Your instructions: Count the lines below that contain the word "currently", and report only that number.

Records provided:
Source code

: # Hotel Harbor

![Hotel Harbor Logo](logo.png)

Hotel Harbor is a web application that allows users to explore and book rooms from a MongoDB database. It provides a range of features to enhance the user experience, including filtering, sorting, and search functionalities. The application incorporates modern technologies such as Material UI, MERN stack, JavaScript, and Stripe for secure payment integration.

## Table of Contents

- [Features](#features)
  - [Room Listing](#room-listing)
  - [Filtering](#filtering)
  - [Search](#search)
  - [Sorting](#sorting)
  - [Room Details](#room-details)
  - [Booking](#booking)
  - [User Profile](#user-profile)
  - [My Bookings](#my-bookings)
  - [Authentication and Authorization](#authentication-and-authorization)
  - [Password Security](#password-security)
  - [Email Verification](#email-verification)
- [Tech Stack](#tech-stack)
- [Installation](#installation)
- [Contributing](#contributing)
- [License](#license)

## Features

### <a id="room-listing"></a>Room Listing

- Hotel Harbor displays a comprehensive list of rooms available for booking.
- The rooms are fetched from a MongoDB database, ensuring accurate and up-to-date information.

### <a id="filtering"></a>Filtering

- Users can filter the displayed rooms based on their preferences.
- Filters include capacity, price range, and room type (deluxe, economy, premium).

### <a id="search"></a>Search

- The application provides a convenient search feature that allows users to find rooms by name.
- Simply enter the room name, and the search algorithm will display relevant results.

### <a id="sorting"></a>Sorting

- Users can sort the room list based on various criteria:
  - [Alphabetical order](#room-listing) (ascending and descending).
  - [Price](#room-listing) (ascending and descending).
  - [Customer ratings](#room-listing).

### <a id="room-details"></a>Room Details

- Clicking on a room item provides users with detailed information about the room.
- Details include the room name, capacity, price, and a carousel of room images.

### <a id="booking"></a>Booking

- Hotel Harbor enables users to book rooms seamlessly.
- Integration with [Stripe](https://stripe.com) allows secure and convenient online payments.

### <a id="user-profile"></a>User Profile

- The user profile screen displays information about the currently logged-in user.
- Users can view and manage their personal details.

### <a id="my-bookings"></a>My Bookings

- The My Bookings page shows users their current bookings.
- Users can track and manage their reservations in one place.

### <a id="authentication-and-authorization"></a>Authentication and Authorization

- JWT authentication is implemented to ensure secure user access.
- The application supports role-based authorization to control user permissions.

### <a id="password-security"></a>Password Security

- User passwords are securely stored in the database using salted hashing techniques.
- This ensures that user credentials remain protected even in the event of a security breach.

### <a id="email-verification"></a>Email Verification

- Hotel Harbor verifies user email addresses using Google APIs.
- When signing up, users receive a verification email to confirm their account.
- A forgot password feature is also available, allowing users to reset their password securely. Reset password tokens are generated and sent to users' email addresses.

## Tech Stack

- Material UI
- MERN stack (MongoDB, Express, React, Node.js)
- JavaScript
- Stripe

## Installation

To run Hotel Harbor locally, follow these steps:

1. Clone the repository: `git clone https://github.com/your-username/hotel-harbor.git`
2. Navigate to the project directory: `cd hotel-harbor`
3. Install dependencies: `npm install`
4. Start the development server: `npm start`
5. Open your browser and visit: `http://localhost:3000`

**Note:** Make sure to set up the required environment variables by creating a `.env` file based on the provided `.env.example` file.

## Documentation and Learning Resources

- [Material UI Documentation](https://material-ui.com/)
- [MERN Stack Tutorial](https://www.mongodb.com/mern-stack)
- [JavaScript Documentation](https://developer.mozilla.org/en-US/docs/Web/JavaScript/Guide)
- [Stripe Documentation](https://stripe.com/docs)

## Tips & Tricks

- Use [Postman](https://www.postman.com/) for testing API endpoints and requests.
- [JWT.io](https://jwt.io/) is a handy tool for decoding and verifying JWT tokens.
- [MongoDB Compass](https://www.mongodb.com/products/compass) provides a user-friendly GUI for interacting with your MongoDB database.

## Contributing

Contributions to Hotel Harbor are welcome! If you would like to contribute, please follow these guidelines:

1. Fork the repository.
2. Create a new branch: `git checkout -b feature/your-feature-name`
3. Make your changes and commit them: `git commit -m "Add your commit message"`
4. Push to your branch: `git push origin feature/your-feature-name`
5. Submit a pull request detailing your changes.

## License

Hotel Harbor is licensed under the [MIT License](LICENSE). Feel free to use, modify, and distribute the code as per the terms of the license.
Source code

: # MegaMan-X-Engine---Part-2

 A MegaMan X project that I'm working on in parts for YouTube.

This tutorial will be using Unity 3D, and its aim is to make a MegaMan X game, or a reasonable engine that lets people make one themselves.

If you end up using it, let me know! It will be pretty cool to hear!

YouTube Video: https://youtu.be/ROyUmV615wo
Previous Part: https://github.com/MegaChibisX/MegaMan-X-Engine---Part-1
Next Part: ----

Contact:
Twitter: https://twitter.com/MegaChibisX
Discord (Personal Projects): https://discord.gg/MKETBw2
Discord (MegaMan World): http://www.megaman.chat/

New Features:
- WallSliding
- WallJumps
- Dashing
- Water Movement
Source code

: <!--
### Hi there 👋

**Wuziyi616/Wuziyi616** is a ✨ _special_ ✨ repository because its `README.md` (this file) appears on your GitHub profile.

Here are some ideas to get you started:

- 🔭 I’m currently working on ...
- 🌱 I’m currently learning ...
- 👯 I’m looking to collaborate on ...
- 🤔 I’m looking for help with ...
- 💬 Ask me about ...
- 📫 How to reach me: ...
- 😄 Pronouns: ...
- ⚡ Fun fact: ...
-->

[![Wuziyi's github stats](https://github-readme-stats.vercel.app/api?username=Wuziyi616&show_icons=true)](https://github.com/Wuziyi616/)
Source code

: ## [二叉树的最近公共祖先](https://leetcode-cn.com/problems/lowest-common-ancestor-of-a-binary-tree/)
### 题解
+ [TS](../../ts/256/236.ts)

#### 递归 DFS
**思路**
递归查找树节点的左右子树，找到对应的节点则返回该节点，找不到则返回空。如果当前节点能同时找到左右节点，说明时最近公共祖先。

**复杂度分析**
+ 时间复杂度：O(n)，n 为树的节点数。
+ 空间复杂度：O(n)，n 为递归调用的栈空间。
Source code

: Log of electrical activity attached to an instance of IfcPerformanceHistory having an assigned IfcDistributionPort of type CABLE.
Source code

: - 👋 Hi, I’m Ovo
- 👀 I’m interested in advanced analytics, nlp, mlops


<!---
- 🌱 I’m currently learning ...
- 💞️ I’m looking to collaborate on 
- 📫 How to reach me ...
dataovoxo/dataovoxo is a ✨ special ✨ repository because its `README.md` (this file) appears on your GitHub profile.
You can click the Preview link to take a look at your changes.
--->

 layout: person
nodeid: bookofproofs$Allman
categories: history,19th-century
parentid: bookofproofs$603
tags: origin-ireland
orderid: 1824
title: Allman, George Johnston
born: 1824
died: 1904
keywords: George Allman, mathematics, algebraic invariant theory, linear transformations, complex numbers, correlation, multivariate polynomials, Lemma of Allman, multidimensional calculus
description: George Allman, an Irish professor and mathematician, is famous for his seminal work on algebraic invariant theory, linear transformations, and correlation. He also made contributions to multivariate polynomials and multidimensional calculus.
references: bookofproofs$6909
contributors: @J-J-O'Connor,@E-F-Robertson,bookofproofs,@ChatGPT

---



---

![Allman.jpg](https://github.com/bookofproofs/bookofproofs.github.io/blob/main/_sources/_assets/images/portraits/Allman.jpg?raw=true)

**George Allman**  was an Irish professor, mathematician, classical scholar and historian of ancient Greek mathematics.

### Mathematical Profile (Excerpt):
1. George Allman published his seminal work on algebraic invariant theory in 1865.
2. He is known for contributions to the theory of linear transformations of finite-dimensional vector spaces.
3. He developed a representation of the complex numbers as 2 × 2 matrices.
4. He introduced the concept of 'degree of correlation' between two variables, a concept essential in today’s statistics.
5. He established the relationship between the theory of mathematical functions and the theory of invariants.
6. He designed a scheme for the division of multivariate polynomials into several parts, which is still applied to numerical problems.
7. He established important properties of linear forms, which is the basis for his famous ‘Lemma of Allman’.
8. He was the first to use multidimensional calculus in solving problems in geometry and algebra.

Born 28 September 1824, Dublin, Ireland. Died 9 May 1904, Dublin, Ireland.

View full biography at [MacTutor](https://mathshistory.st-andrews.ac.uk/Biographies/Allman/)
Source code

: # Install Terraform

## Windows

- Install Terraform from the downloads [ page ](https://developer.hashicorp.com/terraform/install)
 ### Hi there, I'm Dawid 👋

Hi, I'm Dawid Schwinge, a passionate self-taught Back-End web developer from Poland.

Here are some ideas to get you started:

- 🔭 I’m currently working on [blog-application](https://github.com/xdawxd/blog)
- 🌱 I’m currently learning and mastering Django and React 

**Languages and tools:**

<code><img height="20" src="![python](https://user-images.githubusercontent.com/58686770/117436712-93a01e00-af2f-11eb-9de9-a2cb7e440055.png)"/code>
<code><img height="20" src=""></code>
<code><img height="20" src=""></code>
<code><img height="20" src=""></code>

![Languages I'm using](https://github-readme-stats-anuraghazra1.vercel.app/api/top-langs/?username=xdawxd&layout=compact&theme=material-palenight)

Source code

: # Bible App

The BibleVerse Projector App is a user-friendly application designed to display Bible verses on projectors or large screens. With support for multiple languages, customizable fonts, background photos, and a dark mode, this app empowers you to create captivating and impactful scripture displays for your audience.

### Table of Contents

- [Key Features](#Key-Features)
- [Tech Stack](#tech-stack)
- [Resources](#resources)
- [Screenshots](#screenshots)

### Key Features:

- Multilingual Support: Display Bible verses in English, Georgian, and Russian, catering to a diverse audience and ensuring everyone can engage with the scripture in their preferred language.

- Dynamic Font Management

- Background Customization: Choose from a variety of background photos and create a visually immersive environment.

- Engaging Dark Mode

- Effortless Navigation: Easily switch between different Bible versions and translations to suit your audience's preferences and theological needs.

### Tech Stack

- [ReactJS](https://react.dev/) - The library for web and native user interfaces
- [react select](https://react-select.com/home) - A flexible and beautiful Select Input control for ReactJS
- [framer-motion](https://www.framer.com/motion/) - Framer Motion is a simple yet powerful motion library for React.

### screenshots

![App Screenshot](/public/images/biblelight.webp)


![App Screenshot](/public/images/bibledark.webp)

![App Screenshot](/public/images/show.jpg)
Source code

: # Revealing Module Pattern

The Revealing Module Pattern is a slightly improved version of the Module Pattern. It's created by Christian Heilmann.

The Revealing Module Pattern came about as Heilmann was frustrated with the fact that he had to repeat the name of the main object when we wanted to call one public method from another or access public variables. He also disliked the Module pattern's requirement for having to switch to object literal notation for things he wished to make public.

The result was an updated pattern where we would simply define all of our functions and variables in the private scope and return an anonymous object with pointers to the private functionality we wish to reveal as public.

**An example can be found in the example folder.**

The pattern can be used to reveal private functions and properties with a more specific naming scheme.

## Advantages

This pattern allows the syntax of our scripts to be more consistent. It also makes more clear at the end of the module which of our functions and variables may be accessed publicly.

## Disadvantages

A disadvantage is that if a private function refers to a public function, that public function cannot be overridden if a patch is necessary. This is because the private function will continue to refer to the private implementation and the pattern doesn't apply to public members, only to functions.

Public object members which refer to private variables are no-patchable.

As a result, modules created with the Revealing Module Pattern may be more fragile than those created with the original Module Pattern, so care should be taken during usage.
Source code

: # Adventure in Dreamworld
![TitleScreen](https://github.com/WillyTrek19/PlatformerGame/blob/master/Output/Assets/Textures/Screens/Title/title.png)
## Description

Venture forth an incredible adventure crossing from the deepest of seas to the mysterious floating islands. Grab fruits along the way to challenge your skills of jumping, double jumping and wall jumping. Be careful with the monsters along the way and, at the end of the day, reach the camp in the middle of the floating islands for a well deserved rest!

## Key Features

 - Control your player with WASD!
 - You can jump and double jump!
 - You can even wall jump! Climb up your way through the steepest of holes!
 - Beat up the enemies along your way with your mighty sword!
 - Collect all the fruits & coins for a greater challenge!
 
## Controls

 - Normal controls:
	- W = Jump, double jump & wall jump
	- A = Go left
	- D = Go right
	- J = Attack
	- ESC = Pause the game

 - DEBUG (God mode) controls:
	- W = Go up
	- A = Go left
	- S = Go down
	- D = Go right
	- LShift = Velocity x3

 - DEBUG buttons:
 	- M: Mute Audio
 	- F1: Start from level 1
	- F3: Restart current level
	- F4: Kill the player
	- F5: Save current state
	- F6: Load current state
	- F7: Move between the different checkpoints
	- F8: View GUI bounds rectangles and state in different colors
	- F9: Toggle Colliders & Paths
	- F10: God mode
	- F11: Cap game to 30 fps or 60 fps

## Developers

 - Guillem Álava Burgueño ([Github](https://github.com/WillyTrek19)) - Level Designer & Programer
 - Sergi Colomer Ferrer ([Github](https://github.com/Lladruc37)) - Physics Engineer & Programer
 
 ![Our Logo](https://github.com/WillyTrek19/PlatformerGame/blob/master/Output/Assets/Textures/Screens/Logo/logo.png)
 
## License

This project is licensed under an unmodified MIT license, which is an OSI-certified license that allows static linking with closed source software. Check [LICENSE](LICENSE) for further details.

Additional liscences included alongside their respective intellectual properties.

Task answer: 6